_Provided records_.
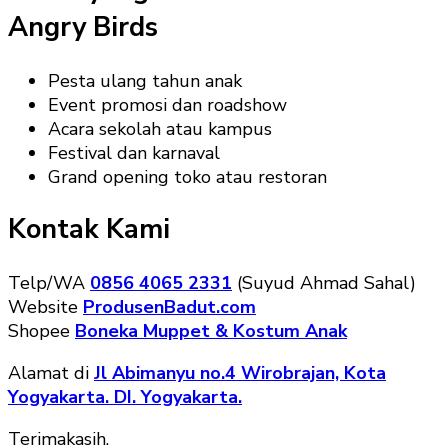
Angry Birds
Pesta ulang tahun anak
Event promosi dan roadshow
Acara sekolah atau kampus
Festival dan karnaval
Grand opening toko atau restoran
Kontak Kami
Telp/WA
0856 4065 2331
(Suyud Ahmad Sahal)
Website
ProdusenBadut.com
Shopee
Boneka Muppet & Kostum Anak
Alamat di
Jl Abimanyu no.4 Wirobrajan, Kota
Yogyakarta. DI. Yogyakarta.
Terimakasih.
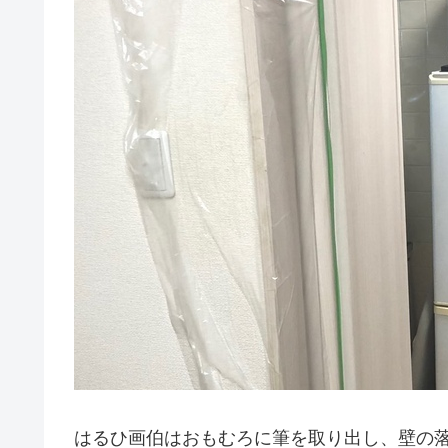
はるひ画伯はおもむろに筆を取り出し、壁の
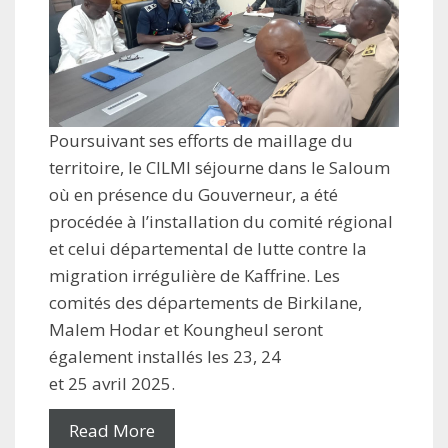
Poursuivant ses efforts de maillage du
territoire, le CILMI séjourne dans le Saloum
où en présence du Gouverneur, a été
procédée à l’installation du comité régional
et celui départemental de lutte contre la
migration irrégulière de Kaffrine. Les
comités des départements de Birkilane,
Malem Hodar et Koungheul seront
également installés les 23, 24
et 25 avril 2025.
Read More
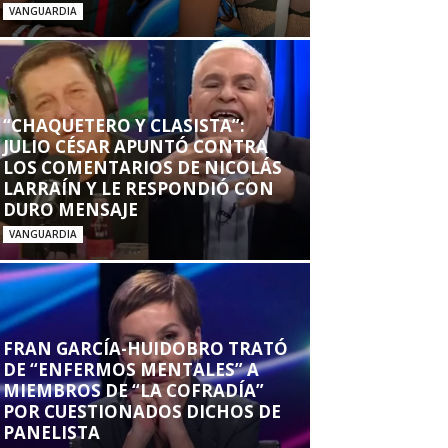
VANGUARDIA
“CHAQUETERO Y CLASISTA”:
JULIO CÉSAR APUNTÓ CONTRA
LOS COMENTARIOS DE NICOLÁS
LARRAÍN Y LE RESPONDIÓ CON
DURO MENSAJE
VANGUARDIA
FRAN GARCÍA-HUIDOBRO TRATÓ
DE “ENFERMOS MENTALES” A
MIEMBROS DE “LA COFRADÍA”
POR CUESTIONADOS DICHOS DE
PANELISTA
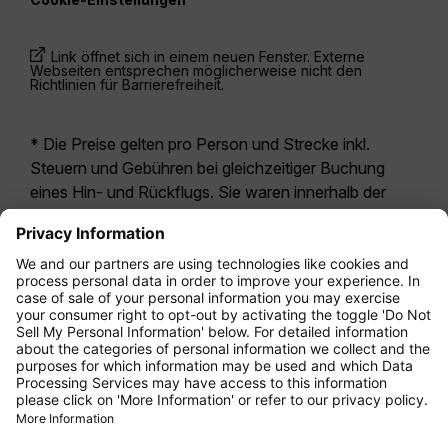
Link öffnet sich in einem neuen Fenster. Externe
Webseiten entsprechen möglicherweise nicht den
Richtlinien für Barrierefreiheit.
* Die Preise gelten pro Person und Strecke inkl.
Steuern und Gebühren bei gleichzeitiger Buchung
eines Hin- und Rückflugs. Sie waren innerhalb der
letzten 24 Stunden verfügbar und sind
möglicherweise nicht mehr aktuell. Bei den für die
Economy Class
angegebenen Tarifen handelt es
sich i.d.R. um Economy Zero, unsere restriktivste
Tarifoption. Es können hierfür zusätzliche Gebühren
für
Aufgabegepäck
oder für andere optionale
Leistungen anfallen. Es gelten die
Allgemeinen
Geschäftsbedingungen
.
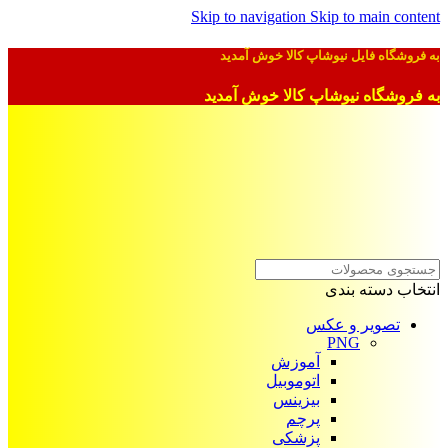
Skip to navigation
Skip to main content
به فروشگاه فایل نیوشاپ کالا خوش آمدید
به فروشگاه نیوشاپ کالا خوش آمدید
انتخاب دسته بندی
تصویر و عکس
PNG
آموزش
اتوموبیل
بیزینس
پرچم
پزشکی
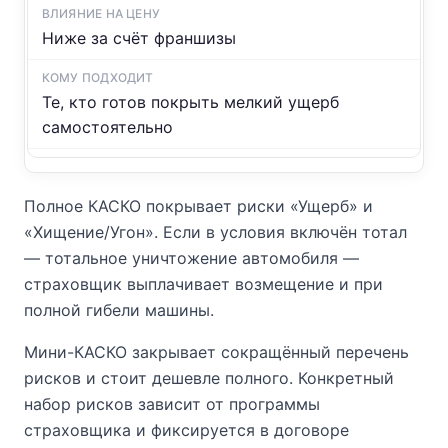
Ниже за счёт франшизы
Те, кто готов покрыть мелкий ущерб
самостоятельно
Полное КАСКО покрывает риски «Ущерб» и
«Хищение/Угон». Если в условия включён тотал
— тотальное уничтожение автомобиля —
страховщик выплачивает возмещение и при
полной гибели машины.
Мини-КАСКО закрывает сокращённый перечень
рисков и стоит дешевле полного. Конкретный
набор рисков зависит от программы
страховщика и фиксируется в договоре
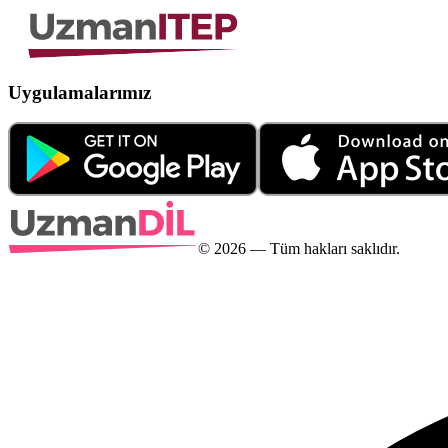
Uygulamalarımız
©
2026
— Tüm hakları saklıdır.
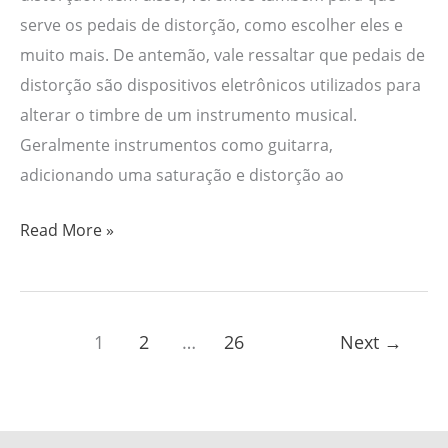
serve os pedais de distorção, como escolher eles e
muito mais. De antemão, vale ressaltar que pedais de
distorção são dispositivos eletrônicos utilizados para
alterar o timbre de um instrumento musical.
Geralmente instrumentos como guitarra,
adicionando uma saturação e distorção ao
Read More »
1
2
…
26
Next
→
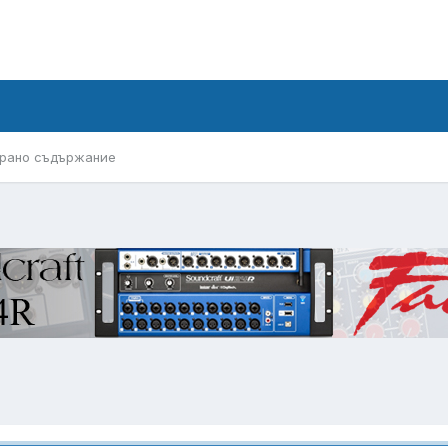
рано съдържание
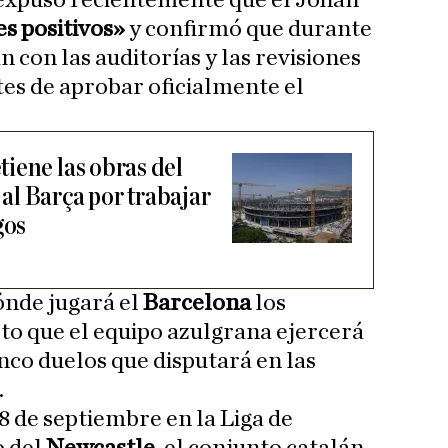
 expuso recientemente que el Johan
s positivos»
y confirmó que durante
 con las auditorías y las revisiones
tes de aprobar oficialmente el
iene las obras del
l Barça por trabajar
gos
ónde jugará el
Barcelona
los
to que el equipo azulgrana ejercerá
cinco duelos que disputará en las
.
8 de septiembre en la Liga de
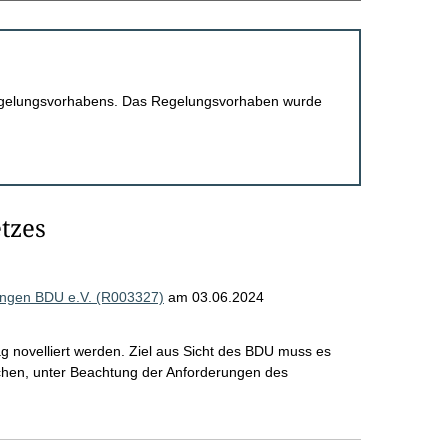
 Regelungsvorhabens. Das Regelungsvorhaben wurde
tzes
ngen BDU e.V. (R003327)
am 03.06.2024
ag novelliert werden. Ziel aus Sicht des BDU muss es
eichen, unter Beachtung der Anforderungen des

_Exercise description_. Update the lines starting with the line that contains "expuso recientemente que el Johan" and going on through the line that contains "8 de septiembre en la Liga de" by changing "Barcelona" to "FC Barcelona", leaving everything else as it is, and give back only those lines.

_Written response_.
 expuso recientemente que el Johan
s positivos»
y confirmó que durante
 con las auditorías y las revisiones
tes de aprobar oficialmente el
iene las obras del
l Barça por trabajar
gos
ónde jugará el
FC Barcelona
los
to que el equipo azulgrana ejercerá
cinco duelos que disputará en las
.
8 de septiembre en la Liga de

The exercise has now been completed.